Tonight I was revisiting an R script for cleaning up data that I wrote a couple of years ago. This script still runs nightly to process some data dropped on an SFTP server for some work we do at Allovue.

As I was reading through the file, I noticed that a lot of my code was repetitive. With some new powers I didn’t have back then, namely dplyr::across and many other tidyselect features, I wrote the following:

 1
 2
 3
 4
 5
 6
 7
 8
 9
10
11
12
13
14
15
clean <- map(raw,
             ~mutate(.x,
                     across(any_of(supplements), as.character),
                     across(where(is.character), na_if, ""),
                     across(where(is.character), na_if, "NULL"),
                     across(any_of('po_number'), na_if, "0"),
                     across(where(is.character), remove_non_ascii),
                     across(where(is.character), 
                            str_trim, side = "both"),
                     across(where(is.character),
                            str_replace,
                            pattern = "\\r\\n",
                            replacement = "\\n"),
                     across(where(is.character) & any_of('date'),
                            as.Date, format =  "%m/%d/%Y")))

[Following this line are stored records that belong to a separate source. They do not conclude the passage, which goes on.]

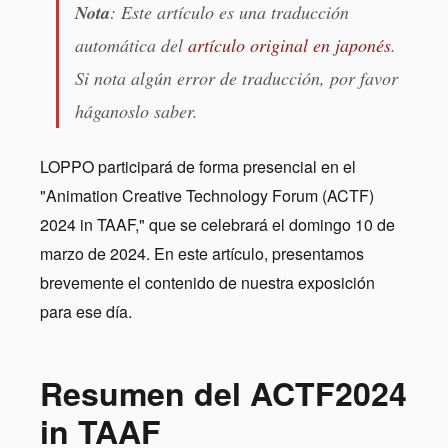
Nota
: Este artículo es una traducción
automática del
artículo original en japonés
.
Si nota algún error de traducción, por favor
háganoslo saber.
LOPPO participará de forma presencial en el
"Animation Creative Technology Forum (ACTF)
2024 in TAAF," que se celebrará el domingo 10 de
marzo de 2024. En este artículo, presentamos
brevemente el contenido de nuestra exposición
para ese día.
Resumen del ACTF2024
in TAAF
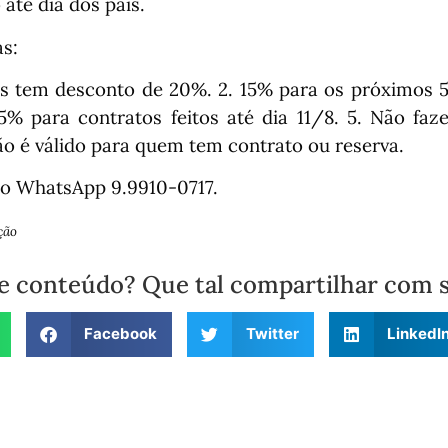
té dia dos pais.
as:
ros tem desconto de 20%.
2. 15% para os próximos 5
5% para contratos feitos até dia 11/8. 5. Não fa
o é válido para quem tem contrato ou reserva.
lo WhatsApp 9.9910-0717.
ção
e conteúdo? Que tal compartilhar com 
Facebook
Twitter
LinkedI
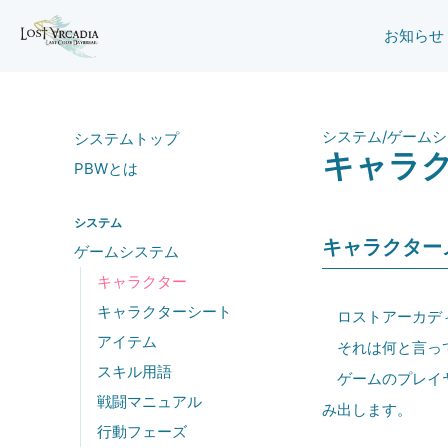
お知らせ
システム
/
ゲームシ
システムトップ
キャラ
PBWとは
システム
キャラクター
ゲームシステム
キャラクター
キャラクターシート
ロストアーカディ
アイテム
それは何と言って
スキル用語
ゲームのプレイヤ
戦闘マニュアル
み出します。
行動フェーズ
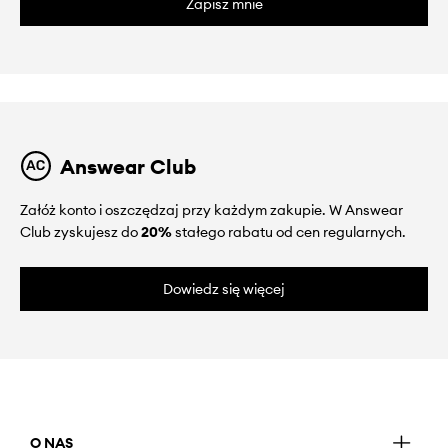
Zapisz mnie
Answear Club
Załóż konto i oszczędzaj przy każdym zakupie. W Answear
Club zyskujesz do
20%
stałego rabatu od cen regularnych.
Dowiedz się więcej
O NAS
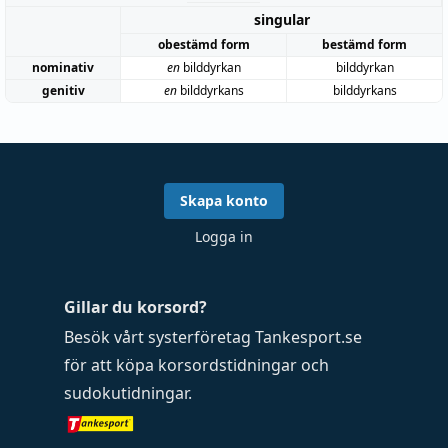
singular
obestämd form
bestämd form
nominativ
en
bilddyrkan
bilddyrkan
genitiv
en
bilddyrkans
bilddyrkans
Skapa konto
Logga in
Gillar du korsord?
Besök vårt systerföretag
Tankesport.se
för att köpa
korsordstidningar
och
sudokutidningar
.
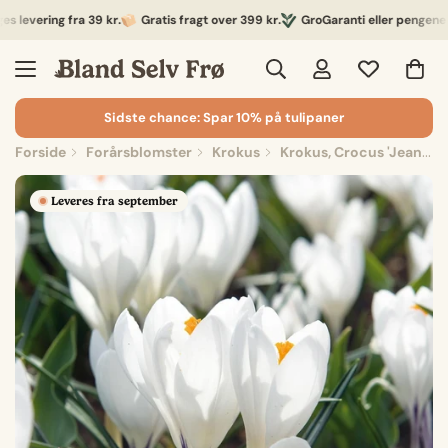
vering fra 39 kr.
Gratis fragt over 399 kr.
GroGaranti eller pengene retu
Sidste chance: Spar 10% på tulipaner
Forside
Forårsblomster
Krokus
Krokus, Crocus 'Jeanne d'Arc'
Leveres fra september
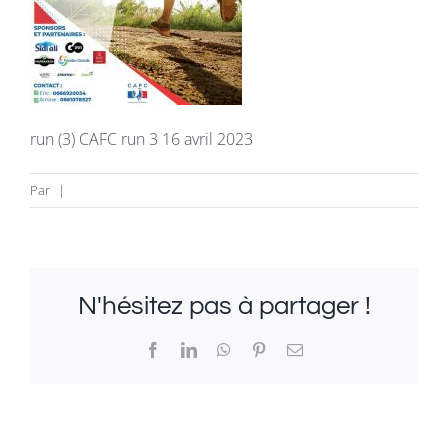
La revue
Newsletter
run (3) CAFC run 3 16 avril 2023
FAQ
Par
|
Infos & Contacts
N'hésitez pas à partager !
Facebook
LinkedIn
WhatsApp
Pinterest
Email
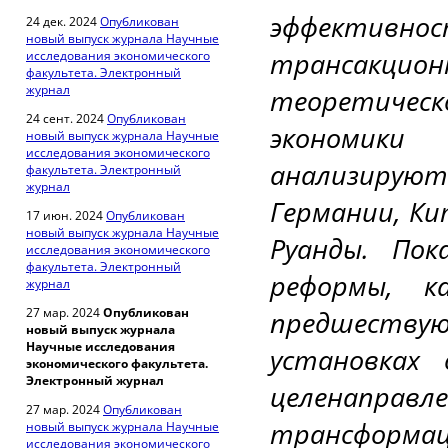
эффективно
24 дек. 2024
Опубликован
новый выпуск журнала Научные
трансакц
исследования экономического
факультета. Электронный
журнал
теоретиче
24 сент. 2024
Опубликован
экономики
новый выпуск журнала Научные
исследования экономического
анализирую
факультета. Электронный
журнал
Германии, Ки
17 июн. 2024
Опубликован
новый выпуск журнала Научные
Руанды. Пок
исследования экономического
факультета. Электронный
реформы, к
журнал
27 мар. 2024
Опубликован
предшеств
новый выпуск журнала
Научные исследования
установках 
экономического факультета.
Электронный журнал
целенапра
27 мар. 2024
Опубликован
трансформа
новый выпуск журнала Научные
исследования экономического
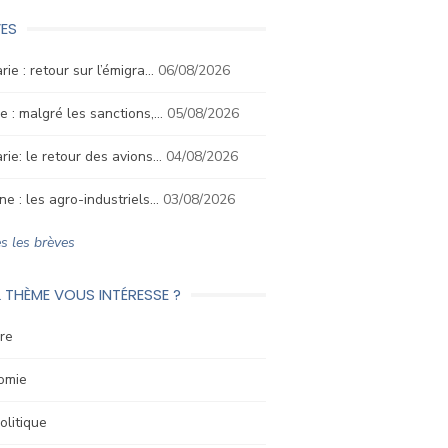
ES
rie : retour sur l’émigra…
06/08/2026
e : malgré les sanctions,…
05/08/2026
rie: le retour des avions…
04/08/2026
ne : les agro-industriels…
03/08/2026
s les brèves
 THÈME VOUS INTÉRESSE ?
re
omie
litique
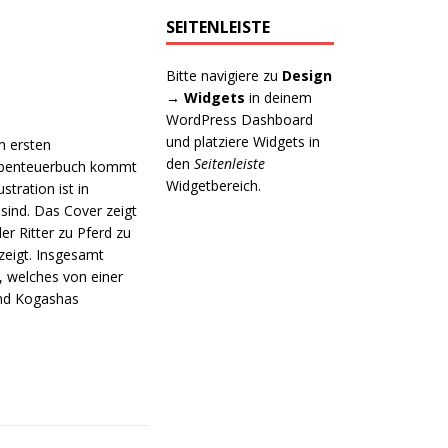
SEITENLEISTE
Bitte navigiere zu
Design
→ Widgets
in deinem
WordPress Dashboard
und platziere Widgets in
m ersten
den
Seitenleiste
 Abenteuerbuch kommt
Widgetbereich.
tration ist in
sind. Das Cover zeigt
er Ritter zu Pferd zu
eigt. Insgesamt
, welches von einer
und Kogashas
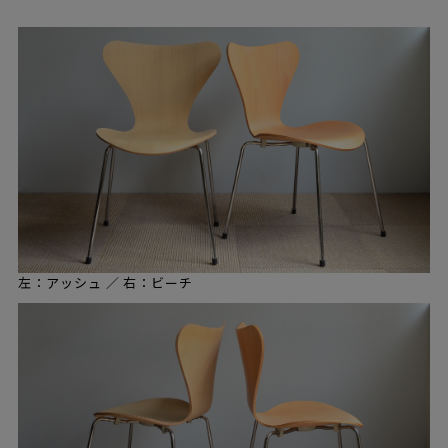
左：アッシュ ／ 右：ビーチ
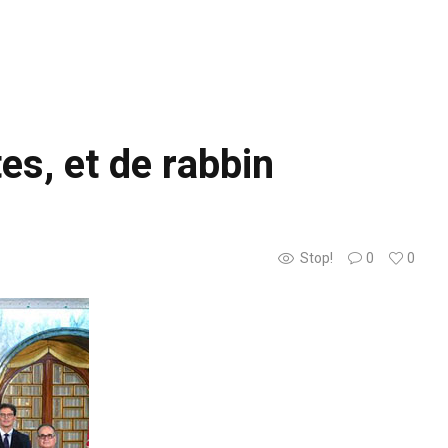
es, et de rabbin
Stop!
0
0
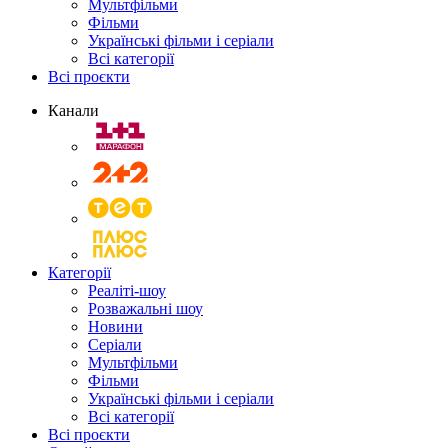
Мультфільми
Фільми
Українські фільми і серіали
Всі категорії
Всі проєкти
Канали
Категорії
Реаліті-шоу
Розважальні шоу
Новини
Серіали
Мультфільми
Фільми
Українські фільми і серіали
Всі категорії
Всі проєкти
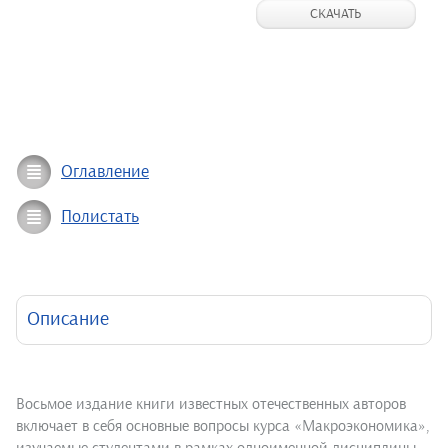
СКАЧАТЬ
Оглавление
Полистать
Описание
Восьмое издание книги известных отечественных авторов
включает в себя основные вопросы курса «Макроэкономика»,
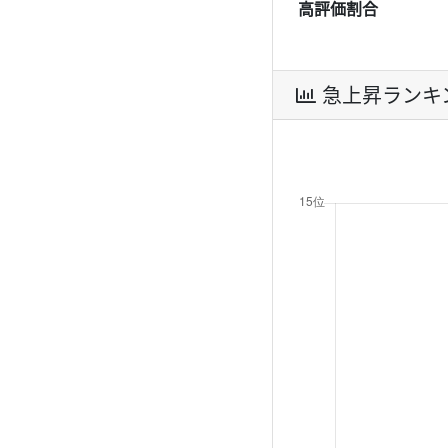
高評価割合
急上昇ランキ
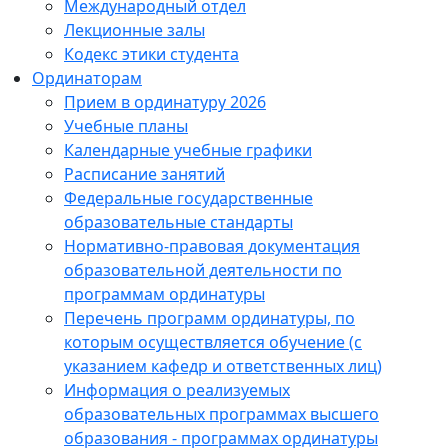
Международный отдел
Лекционные залы
Кодекс этики студента
Ординаторам
Прием в ординатуру 2026
Учебные планы
Календарные учебные графики
Расписание занятий
Федеральные государственные
образовательные стандарты
Нормативно-правовая документация
образовательной деятельности по
программам ординатуры
Перечень программ ординатуры, по
которым осуществляется обучение (с
указанием кафедр и ответственных лиц)
Информация о реализуемых
образовательных программах высшего
образования - программах ординатуры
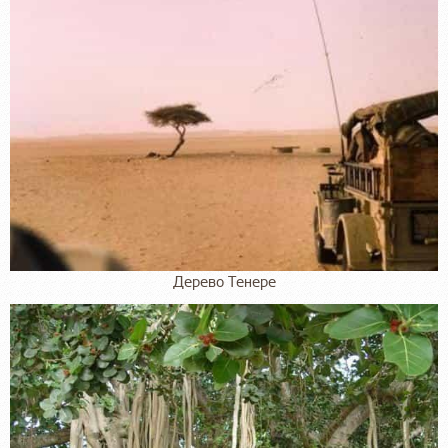
Дерево Тенере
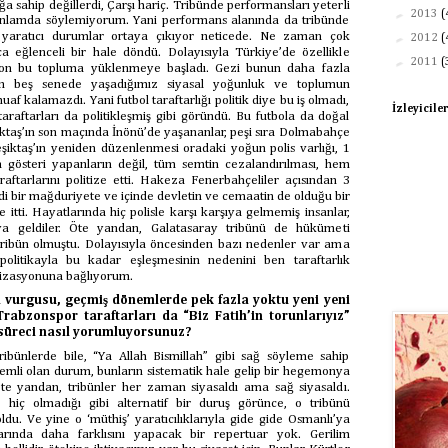
a sahip değillerdi, Çarşı hariç. Tribünde performansları yeterli
►
2013
(
anlamda söylemiyorum. Yani performans alanında da tribünde
oş yaratıcı durumlar ortaya çıkıyor neticede. Ne zaman çok
►
2012
(
kça eğlenceli bir hale döndü. Dolayısıyla Türkiye’de özellikle
►
2011
(
syon bu topluma yüklenmeye başladı. Gezi bunun daha fazla
 son beş senede yaşadığımız siyasal yoğunluk ve toplumun
af kalamazdı. Yani futbol taraftarlığı politik diye bu iş olmadı,
İzleyicile
l taraftarları da politikleşmiş gibi göründü. Bu futbola da doğal
şiktaş’ın son maçında İnönü’de yaşananlar, peşi sıra Dolmabahçe
şiktaş’ın yeniden düzenlenmesi oradaki yoğun polis varlığı, 1
a gösteri yapanların değil, tüm semtin cezalandırılması, hem
raftarlarını politize etti. Hakeza Fenerbahçeliler açısından 3
di bir mağduriyete ve içinde devletin ve cemaatin de olduğu bir
tti. Hayatlarında hiç polisle karşı karşıya gelmemiş insanlar,
ıya geldiler. Öte yandan, Galatasaray tribünü de hükümeti
tribün olmuştu. Dolayısıyla öncesinden bazı nedenler var ama
n politikayla bu kadar eşleşmesinin nedenini ben taraftarlık
itizasyonuna bağlıyorum.
 vurgusu, geçmiş dönemlerde pek fazla yoktu yeni yeni
Trabzonspor taraftarları da “Biz Fatih’in torunlarıyız”
 süreci nasıl yorumluyorsunuz?
ribünlerde bile, “Ya Allah Bismillah” gibi sağ söyleme sahip
nemli olan durum, bunların sistematik hale gelip bir hegemonya
 Öte yandan, tribünler her zaman siyasaldı ama sağ siyasaldı.
 hiç olmadığı gibi alternatif bir duruş görünce, o tribünü
oldu. Ve yine o ‘müthiş’ yaratıcılıklarıyla gide gide Osmanlı’ya
larında daha farklısını yapacak bir repertuar yok. Gerilim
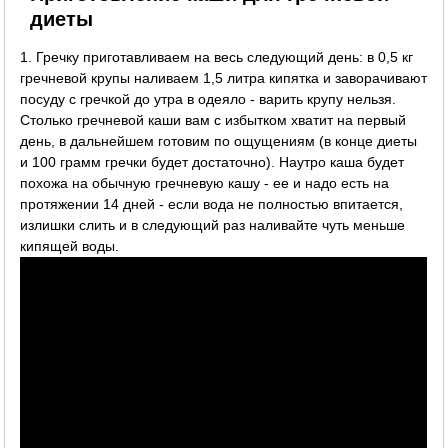
диеты
1. Гречку приготавливаем на весь следующий день: в 0,5 кг
гречневой крупы наливаем 1,5 литра кипятка и заворачивают
посуду с гречкой до утра в одеяло - варить крупу нельзя.
Столько гречневой каши вам с избытком хватит на первый
день, в дальнейшем готовим по ощущениям (в конце диеты
и 100 грамм гречки будет достаточно). Наутро каша будет
похожа на обычную гречневую кашу - ее и надо есть на
протяжении 14 дней - если вода не полностью впитается,
излишки слить и в следующий раз наливайте чуть меньше
кипящей воды.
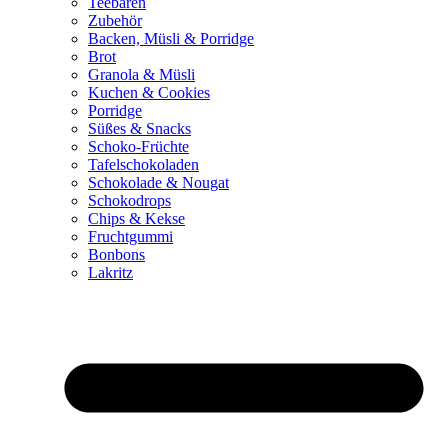
Teebären
Zubehör
Backen, Müsli & Porridge
Brot
Granola & Müsli
Kuchen & Cookies
Porridge
Süßes & Snacks
Schoko-Früchte
Tafelschokoladen
Schokolade & Nougat
Schokodrops
Chips & Kekse
Fruchtgummi
Bonbons
Lakritz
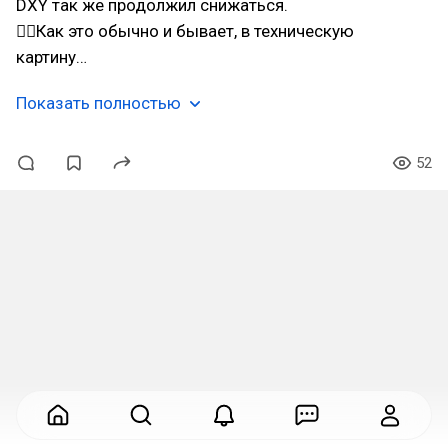
DXY так же продолжил снижаться.
👆🏻Как это обычно и бывает, в техническую
картину…
Показать полностью
52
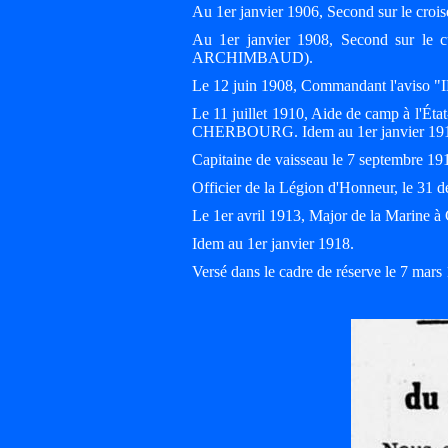
Au 1er janvier 1906, Second sur le c
Au 1er janvier 1908, Second sur le
ARCHIMBAUD).
Le 12 juin 1908, Commandant l'aviso "I
Le 11 juillet 1910, Aide de camp à l'Éta
CHERBOURG. Idem au 1er janvier 19
Capitaine de vaisseau le 7 septembre 19
Officier de la Légion d'Honneur, le 31
Le 1er avril 1913, Major de la Mari
Idem au 1er janvier 1918.
Versé dans le cadre de réserve le 7 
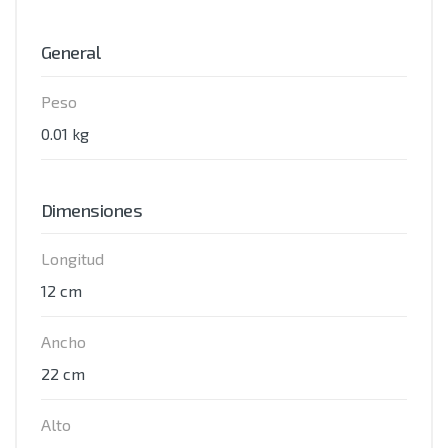
General
Peso
0.01 kg
Dimensiones
Longitud
12 cm
Ancho
22 cm
Alto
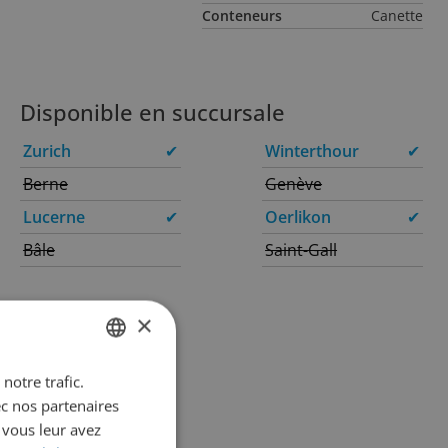
Conteneurs
Canette
Disponible en succursale
Zurich
✔
Winterthour
✔
Berne
Genève
Lucerne
✔
Oerlikon
✔
Bâle
Saint-Gall
×
notre trafic.
GERMAN
ec nos partenaires
FRENCH
 vous leur avez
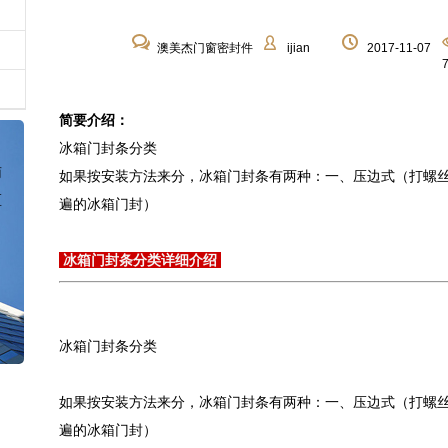
澳美杰门窗密封件
ijian
2017-11-07
简要介绍：
冰箱门封条分类
南
如果按安装方法来分，冰箱门封条有两种：一、压边式（打螺丝
区
遍的冰箱门封）
冰箱门封条分类详细介绍
冰箱门封条分类
如果按安装方法来分，冰箱门封条有两种：一、压边式（打螺丝
遍的冰箱门封）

My data is already stored in a list (raw) because I read the data using map with a custom function (extract_data), which knows how to process a yaml file and load data from various sources, like databases or flat files of various types. This allows me to automate executing the same script with different configuration files to collect data from many different sources. I mostly leave the data in a list so that I can use walk to export all the data once clean as text files with consistent formatting with a single call.

Until now, I never took advantage of having a list of data.frames for the T part of ETL. Without being able to use across with predicates based on data type or with tidyselect functions like any_of, it was harder to safely do mutations that were not attached to the underlying data structure. The code above can execute on any list of data.frames as long as a character vector named supplements exists. By using any_of, if those columns don’t exist in my data, they are ignored. And by using where on type definitions (largely characters in this case), I don’t have to worry about names of columns in the data I want to remove Windows-style line endings from– just take care of it on any character columns.

So while it’s not fancy, I’m tickled by removing four lines that mutated dates in 4 of 7 data.frames where that was relevant, and how many different places I added na_if before. Or how about the number of times I had to cast a specific value (like check_number) to character from some other format (usually integer because they’re quasi-numeric or logical because they are entirely missing from one data set) so that I can do a join or bind_rows. This is a classic case of time, experience, and an ever-improving tidyverse API reducing code complexity while making my code more generic and reusable.